# Prompt
All of the data is to be restated word for word.

------ Excerpted records

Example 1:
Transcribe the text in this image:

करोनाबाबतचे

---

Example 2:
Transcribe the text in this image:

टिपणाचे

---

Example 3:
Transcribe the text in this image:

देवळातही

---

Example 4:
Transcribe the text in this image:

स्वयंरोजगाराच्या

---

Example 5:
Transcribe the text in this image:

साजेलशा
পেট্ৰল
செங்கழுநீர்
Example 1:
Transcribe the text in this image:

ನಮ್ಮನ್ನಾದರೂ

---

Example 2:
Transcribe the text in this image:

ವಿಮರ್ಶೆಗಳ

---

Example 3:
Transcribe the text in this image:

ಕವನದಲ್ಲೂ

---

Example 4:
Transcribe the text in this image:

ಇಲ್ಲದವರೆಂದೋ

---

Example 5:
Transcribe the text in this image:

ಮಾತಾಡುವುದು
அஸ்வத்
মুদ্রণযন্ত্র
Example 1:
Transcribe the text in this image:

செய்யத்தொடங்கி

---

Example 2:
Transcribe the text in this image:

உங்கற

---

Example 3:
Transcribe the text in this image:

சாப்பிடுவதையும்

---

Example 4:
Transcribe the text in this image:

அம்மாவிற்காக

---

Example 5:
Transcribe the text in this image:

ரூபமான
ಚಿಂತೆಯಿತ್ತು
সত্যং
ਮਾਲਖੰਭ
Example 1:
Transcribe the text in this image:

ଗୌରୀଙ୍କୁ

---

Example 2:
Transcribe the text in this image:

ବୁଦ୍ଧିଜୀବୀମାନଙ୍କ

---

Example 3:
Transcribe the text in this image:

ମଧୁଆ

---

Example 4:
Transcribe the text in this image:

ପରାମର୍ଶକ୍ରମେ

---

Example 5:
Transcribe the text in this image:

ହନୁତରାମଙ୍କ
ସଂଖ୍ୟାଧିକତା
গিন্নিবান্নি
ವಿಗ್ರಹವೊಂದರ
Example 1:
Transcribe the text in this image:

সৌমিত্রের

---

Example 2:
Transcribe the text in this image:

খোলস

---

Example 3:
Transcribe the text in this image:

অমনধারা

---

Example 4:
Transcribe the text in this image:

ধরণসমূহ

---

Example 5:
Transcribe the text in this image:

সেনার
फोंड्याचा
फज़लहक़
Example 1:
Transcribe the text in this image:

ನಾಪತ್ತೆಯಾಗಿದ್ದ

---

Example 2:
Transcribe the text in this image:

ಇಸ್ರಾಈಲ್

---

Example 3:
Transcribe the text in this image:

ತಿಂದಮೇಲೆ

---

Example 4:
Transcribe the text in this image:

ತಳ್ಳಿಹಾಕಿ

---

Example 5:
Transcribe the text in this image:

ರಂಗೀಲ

------------

# Written response
Example 1:
Transcribe the text in this image:

करोनाबाबतचे

---

Example 2:
Transcribe the text in this image:

टिपणाचे

---

Example 3:
Transcribe the text in this image:

देवळातही

---

Example 4:
Transcribe the text in this image:

स्वयंरोजगाराच्या

---

Example 5:
Transcribe the text in this image:

साजेलशा
পেট্ৰল
செங்கழுநீர்
Example 1:
Transcribe the text in this image:

ನಮ್ಮನ್ನಾದರೂ

---

Example 2:
Transcribe the text in this image:

ವಿಮರ್ಶೆಗಳ

---

Example 3:
Transcribe the text in this image:

ಕವನದಲ್ಲೂ

---

Example 4:
Transcribe the text in this image:

ಇಲ್ಲದವರೆಂದೋ

---

Example 5:
Transcribe the text in this image:

ಮಾತಾಡುವುದು
அஸ்வத்
মুদ্রণযন্ত্র
Example 1:
Transcribe the text in this image:

செய்யத்தொடங்கி

---

Example 2:
Transcribe the text in this image:

உங்கற

---

Example 3:
Transcribe the text in this image:

சாப்பிடுவதையும்

---

Example 4:
Transcribe the text in this image:

அம்மாவிற்காக

---

Example 5:
Transcribe the text in this image:

ரூபமான
ಚಿಂತೆಯಿತ್ತು
সত্যং
ਮਾਲਖੰਭ
Example 1:
Transcribe the text in this image:

ଗୌରୀଙ୍କୁ

---

Example 2:
Transcribe the text in this image:

ବୁଦ୍ଧିଜୀବୀମାନଙ୍କ

---

Example 3:
Transcribe the text in this image:

ମଧୁଆ

---

Example 4:
Transcribe the text in this image:

ପରାମର୍ଶକ୍ରମେ

---

Example 5:
Transcribe the text in this image:

ହନୁତରାମଙ୍କ
ସଂଖ୍ୟାଧିକତା
গিন্নিবান্নি
ವಿಗ್ರಹವೊಂದರ
Example 1:
Transcribe the text in this image:

সৌমিত্রের

---

Example 2:
Transcribe the text in this image:

খোলস

---

Example 3:
Transcribe the text in this image:

অমনধারা

---

Example 4:
Transcribe the text in this image:

ধরণসমূহ

---

Example 5:
Transcribe the text in this image:

সেনার
फोंड्याचा
फज़लहक़
Example 1:
Transcribe the text in this image:

ನಾಪತ್ತೆಯಾಗಿದ್ದ

---

Example 2:
Transcribe the text in this image:

ಇಸ್ರಾಈಲ್

---

Example 3:
Transcribe the text in this image:

ತಿಂದಮೇಲೆ

---

Example 4:
Transcribe the text in this image:

ತಳ್ಳಿಹಾಕಿ

---

Example 5:
Transcribe the text in this image:

ರಂಗೀಲ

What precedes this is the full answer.